The irony, of course, is that while SpaceX is busy revolutionising space travel, the London Stock Exchange is still struggling with the concept of a reliable trading platform. Perhaps if they spent less time chasing rocket ships and more time fixing the T+2 settlement cycle, the British investing public might actually benefit. But no, that would require actual work, whereas this SpaceX business is simply a matter of signing a memorandum of understanding and hoping for the best.
In conclusion, this announcement is a masterpiece of our times: a perfect Venn diagram of tech hubris, financial greed, and regulatory incompetence. The LSE's push for retail access is about as welcome as a tax increase, and about as likely to end well.
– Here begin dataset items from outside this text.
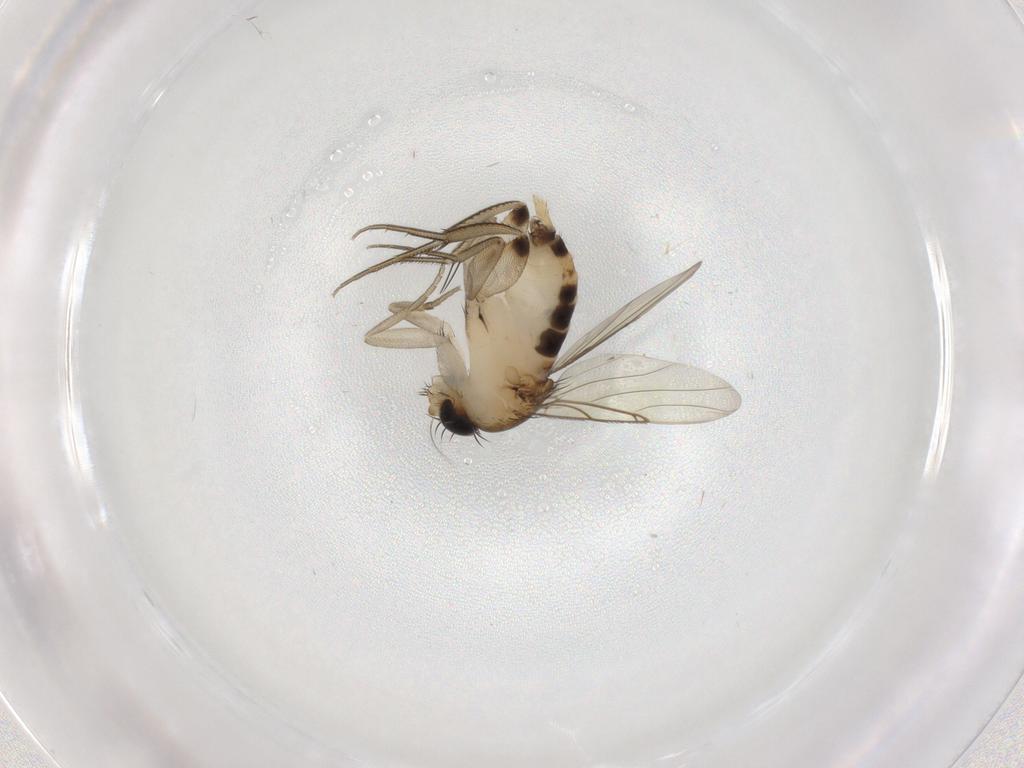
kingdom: Animalia
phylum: Arthropoda
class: Insecta
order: Diptera
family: Phoridae
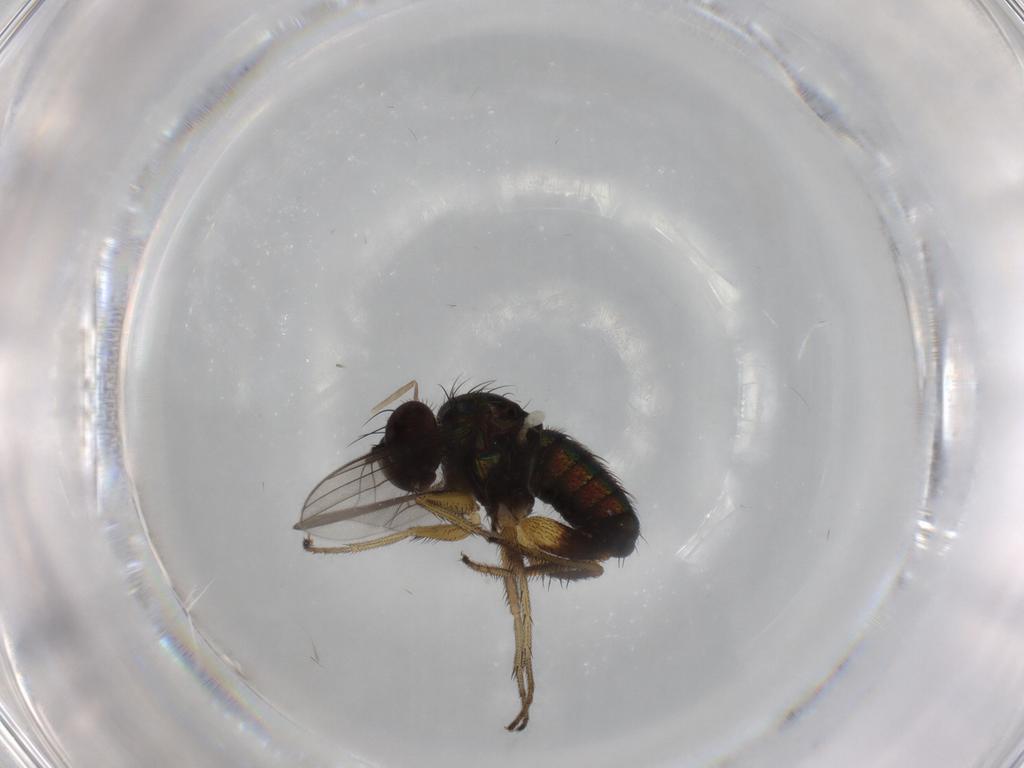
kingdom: Animalia
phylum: Arthropoda
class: Insecta
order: Diptera
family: Dolichopodidae
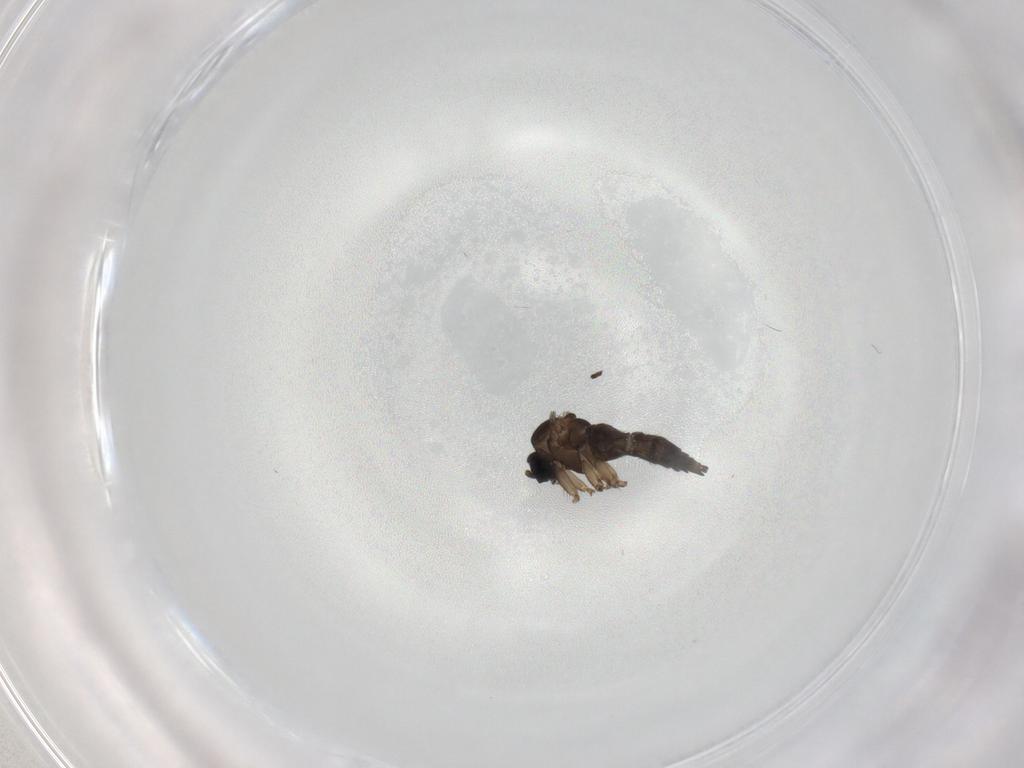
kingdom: Animalia
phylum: Arthropoda
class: Insecta
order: Diptera
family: Sciaridae
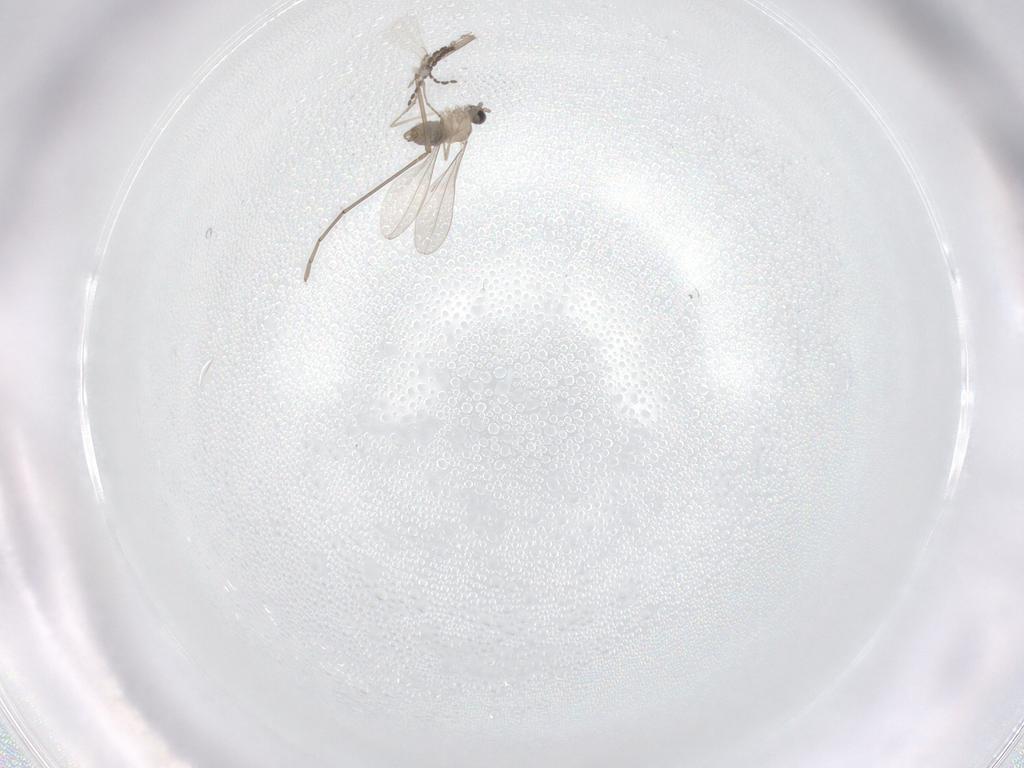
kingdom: Animalia
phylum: Arthropoda
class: Insecta
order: Diptera
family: Cecidomyiidae
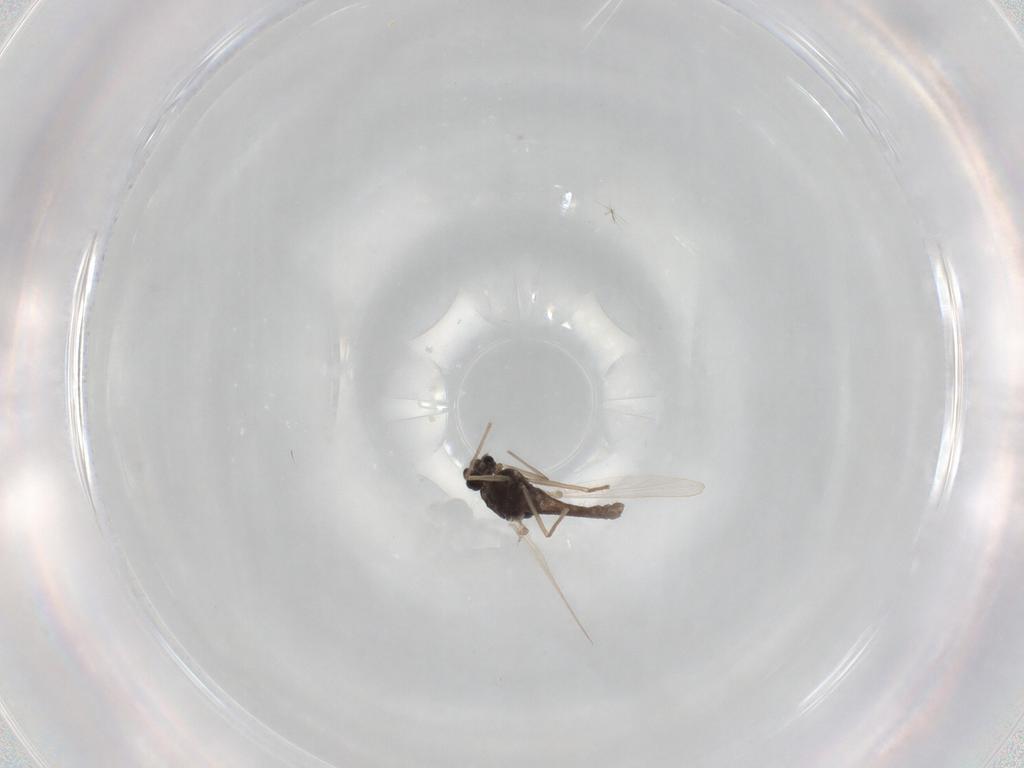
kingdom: Animalia
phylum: Arthropoda
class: Insecta
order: Diptera
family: Chironomidae
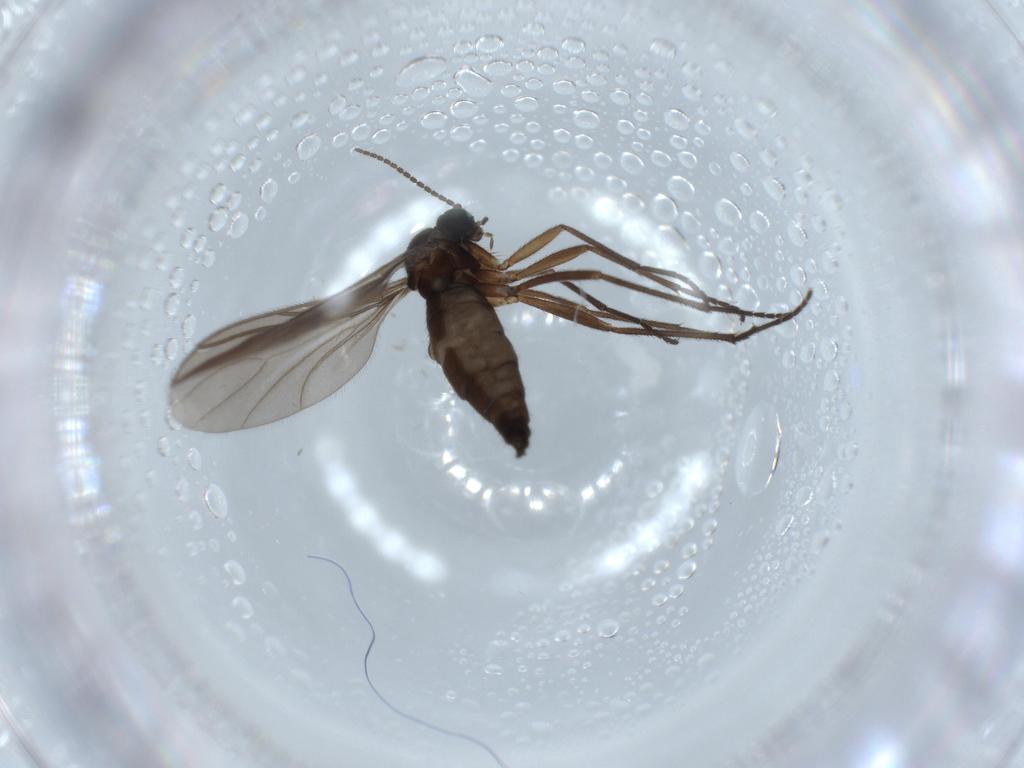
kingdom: Animalia
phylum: Arthropoda
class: Insecta
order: Diptera
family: Sciaridae
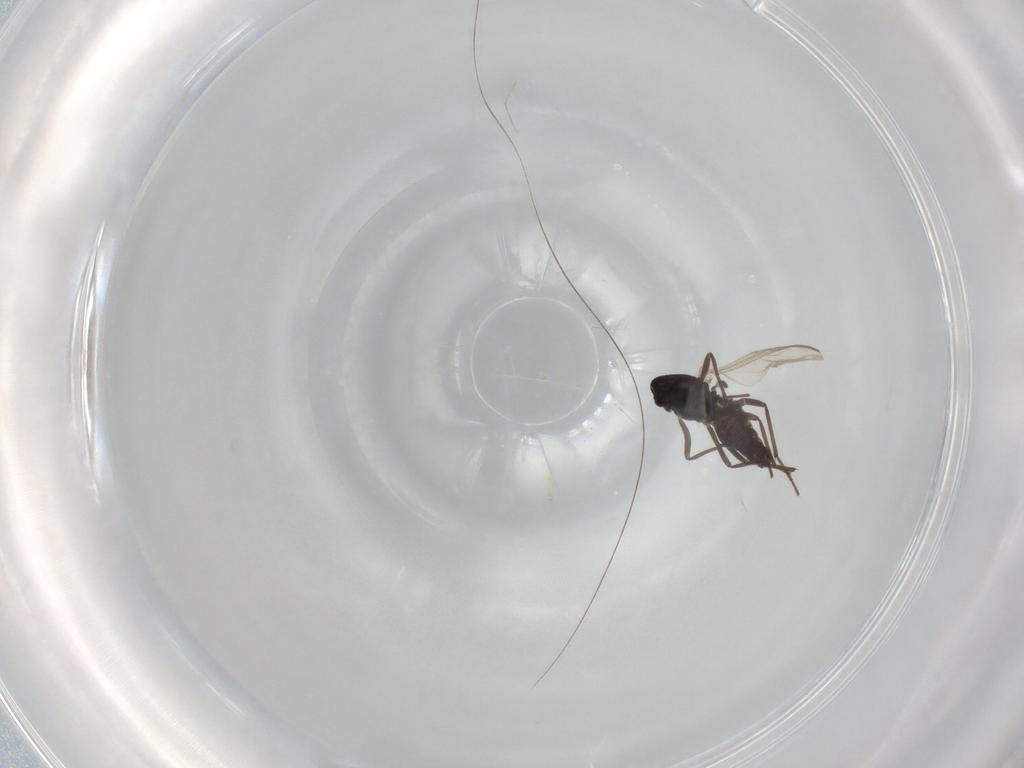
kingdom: Animalia
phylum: Arthropoda
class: Insecta
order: Diptera
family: Chironomidae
I shall now raise a glass of something stiff and no doubt imported, and toast to the continued prosperity of the select few who get to ride the SpaceX gravy train. The rest of us can watch from the platform, enjoying the show and wondering how long it will be before the whole thing comes crashing down, just like every other speculative bubble before it.
Biff Thistlethwaite, signing off from the bar of a hotel that charges more for a night than a SpaceX share costs. And they don't even provide a complementary rocket.